The second plenary at the conference, Planetary and Climate Health, provided another set of presentations that I thought were of great importance. Climate change infringes on the fundamental right of individuals to health; rising temperatures and extreme weather patterns result in increased transmission of infectious diseases and undermine environmental determinants of health such as clean air and water, and sufficient food. Associate Professor Donna Green reported the catastrophic bushfires of last summer resulted in a cost to the health system of nearly $2 billion, and events such as those bushfires are only to worsen if action on climate change is delayed or too weak. Climate change is a health issue, and it needs to be tackled now. To hear this explicated so clearly by Amanda McKenzie, Peter Sainsbury and Donna Green was powerful.

Finally, I very much enjoyed the presentation by Danielle Wood of the Grattan Institute, where she discussed the practicalities of driving change. I learnt about the process of establishing the gap in the policy discussion (whether it be that stakeholders aren’t aware of the problem, that they don’t have a solution, or that there is something else standing in the way of the problem being solved) and different strategies to target particular policy changes. These were areas of policy work which, to a significant extent, I hadn’t considered before. Furthermore, I found discussions on the need to convince different stakeholder audiences (i.e. the public, politicians, industry stakeholders etc.) and how to target messages to these different audiences very enlightening.

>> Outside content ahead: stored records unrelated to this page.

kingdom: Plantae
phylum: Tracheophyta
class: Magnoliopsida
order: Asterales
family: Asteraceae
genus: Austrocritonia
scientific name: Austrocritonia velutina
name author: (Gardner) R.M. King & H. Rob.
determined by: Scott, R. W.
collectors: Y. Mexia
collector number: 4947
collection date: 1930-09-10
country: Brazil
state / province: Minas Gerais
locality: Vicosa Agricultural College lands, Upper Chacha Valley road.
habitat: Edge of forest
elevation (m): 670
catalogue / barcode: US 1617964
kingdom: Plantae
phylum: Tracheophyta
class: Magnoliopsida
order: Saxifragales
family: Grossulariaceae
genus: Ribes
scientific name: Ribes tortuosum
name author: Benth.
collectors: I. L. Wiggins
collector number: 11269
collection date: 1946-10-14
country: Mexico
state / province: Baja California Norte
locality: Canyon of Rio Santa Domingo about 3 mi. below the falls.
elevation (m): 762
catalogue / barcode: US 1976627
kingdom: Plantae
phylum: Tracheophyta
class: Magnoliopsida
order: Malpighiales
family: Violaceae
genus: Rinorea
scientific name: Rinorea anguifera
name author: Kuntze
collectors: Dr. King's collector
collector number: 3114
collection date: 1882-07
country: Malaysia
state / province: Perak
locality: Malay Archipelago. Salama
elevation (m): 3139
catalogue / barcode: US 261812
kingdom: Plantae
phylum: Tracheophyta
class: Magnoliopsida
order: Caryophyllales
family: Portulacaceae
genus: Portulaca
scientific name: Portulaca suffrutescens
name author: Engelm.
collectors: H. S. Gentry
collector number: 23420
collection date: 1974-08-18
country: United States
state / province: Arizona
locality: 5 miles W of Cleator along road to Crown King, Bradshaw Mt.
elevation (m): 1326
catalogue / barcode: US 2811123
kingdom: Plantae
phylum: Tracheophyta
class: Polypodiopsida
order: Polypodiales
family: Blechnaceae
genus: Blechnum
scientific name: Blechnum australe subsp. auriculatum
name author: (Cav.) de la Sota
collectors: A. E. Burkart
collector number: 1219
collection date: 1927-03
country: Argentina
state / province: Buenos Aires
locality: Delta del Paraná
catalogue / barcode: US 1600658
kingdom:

These were just a few highlights from a conference which was, for me, a highlight in its entirety. I would like to sincerely thank the QLD branch of the PHAA for the opportunity afforded to me to attend the 2020 Australian Public Health Conference. It gave a much broader and comprehensive context to many of the topics that I am learning in my studies, I learnt from so many incredible people with incredible minds, and I developed my skills that I look forward to applying to effect change into the future.